Richard Sorabji's previous books in Greek philosophy include several important studies of Aristotelian and post-Aristotelian philosophy of science and metaphysics.

. . . Aristotle famously claims in the Politics that humans are the only animal capable of logos (though he elsewhere attributes forms of reason and intelligence to animals, for example in the first chapter of the Metaphysics), but his psychological theory as a whole is marked by a narrowing of the scope of reason relative to Plato, and a corresponding increase in the cognitive content of the power of perception (aisthesis), a capacity possessed by all animals. For Aristotle, many animals possess true memory (though not the human power to remind ourselves deliberately of previous perceptions), can learn, and perceive not only immediate sensations but connections, relationships, and rudimentary universals and action-orienting propositions: "Whether or not Aristotle's lion perceives the ox as an ox, it certainly perceives it as a meal" (p. 62).
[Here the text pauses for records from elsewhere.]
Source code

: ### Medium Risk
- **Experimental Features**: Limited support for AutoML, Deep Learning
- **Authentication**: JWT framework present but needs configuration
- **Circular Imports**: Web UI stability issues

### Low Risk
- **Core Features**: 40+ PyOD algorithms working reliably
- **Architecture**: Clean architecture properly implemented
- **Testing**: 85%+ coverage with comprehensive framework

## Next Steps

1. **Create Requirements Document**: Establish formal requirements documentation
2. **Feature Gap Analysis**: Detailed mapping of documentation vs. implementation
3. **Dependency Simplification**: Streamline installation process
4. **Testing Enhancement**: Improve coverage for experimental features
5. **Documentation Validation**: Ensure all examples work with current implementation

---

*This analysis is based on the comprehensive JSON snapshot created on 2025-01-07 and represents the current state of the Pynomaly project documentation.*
In addition to the power of intentional perception, Aristotle's animals are capable of both passion and voluntary motion, and so are not simply driven about by impulses beyond their control.

On Sorabji's account, the idea so familiar to us today that animals are little more than inanimate machines, responding mindlessly by innate impulse to environmental cues enters philosophy with the Stoics [founded by Zeno: 336-264 BC]. Their simplified picture of animal life serves to increase the distance between us and other animals, and to make laughable claims that we owe animals justice or any moral consideration at all. This Stoic position, taken over into Christian theorizing by Augustine, has dominated our thinking ever since.